Ce projet leur permet-il d’aborder de manière plus juste les médias ?

Oui. Au départ, on a visité la RTBF. Ils ont pu se rendre compte du boulot que ça représentait. Avant de se lancer, on a travaillé la presse écrite, pour voir les bases du journalisme et pour apprendre à chercher de l’info. L’an dernier, on a aussi invité un journaliste pour venir nous parler de son métier. Puis, on a utilisé des CDs fournis dans le cadre de l’opération « Journalistes en classe », on les a travaillés, on en a discuté.
On a aussi joué une fois à faire du travail trafiqué pour leur montrer qu’il ne faut pas tout croire, parce qu’en coupant dans les interviews, on peut faire dire à quelqu’un tout à fait autre chose que ce qu’il a dit à la base. Ça les amuse fort. Mais on essaie de leur faire comprendre qu’il ne faut pas prendre pour argent comptant tout ce qu’on entend, voit ou lit dans les médias.

Les enfants possédaient-ils un bagage sur les médias avant de participer au projet ?

La télé. Mais je ne suis même pas sûre : je donne aussi cours d’histoire à ces élèves, je leur parle de ce qui s’est passé dans la semaine et je remarque qu’ils n’ont souvent aucune notion. Ils ne font pas une démarche personnelle pour aller vers les médias chez eux. En plus, avant, les enfants avaient le câble et regardaient les émissions en français. Maintenant, avec la parabole, ils n’écoutent que les émissions et les infos de leur pays d’origine. Le problème est donc que ces enfants n’ont vraiment que le temps passé à l’école pour apprendre le français. Ils apprennent donc beaucoup moins vite et ils ne sont pas au courant non plus de ce qui se passe chez nous. Donc, il n’est pas possible d’utiliser avec eux l’info de la presse écrite ou audiovisuelle.

Quels sont les apports d’un projet de radio dans la classe ?

Ça permet de donner la parole à chacun, d’approcher l’aspect technique. Ça permet, comme au théâtre, de s’exprimer plus facilement et de savoir se présenter. La majorité des enfants ne parle pas français à la base. Ca leur permet de s’améliorer et d’élargir leur vocabulaire. L’an dernier, on était plus strict par rapport aux interviews : je voulais que ce soit sans faute.

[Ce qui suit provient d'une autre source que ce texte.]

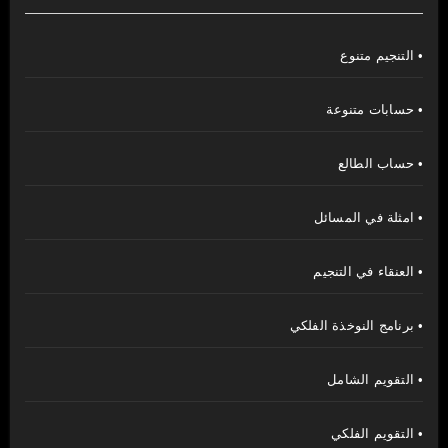
• التنجيم متنوع
• حسابات متنوعة
• حساب الطالع
• امثلة في المسائل
• العنقاء في التنجيم
• برنامج النوخذة الفلكي
• التقويم الشامل
• التقويم الفلكي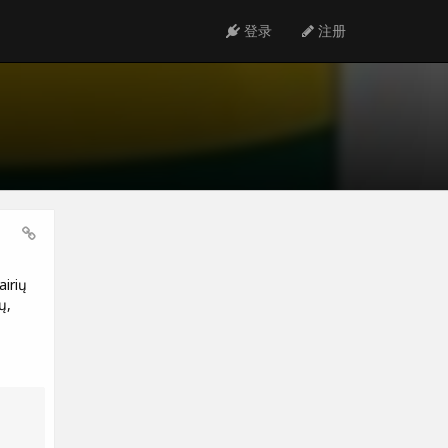
登录
注册
airių
ų,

Puis, on s’est rendu compte que ce n’était pas la priorité de ce genre de travail. L’essentiel, c’est l’expression : employer les mots justes, gérer le trac, ne pas trembler, ne pas répéter trois fois les mots et savoir aussi que si on s’est trompé, on peut recommencer puisqu’au montage, ça disparaitra. Ça permet aussi de s’intéresser aux autres, voir ce qui se fait et se passe autour de nous. C’est toute une technique d’échange. Et puis, s’ouvrir sur l’extérieur et apprendre de nouvelles choses, c’est toujours important.

Propos recueillis par Emilie Cuvelier.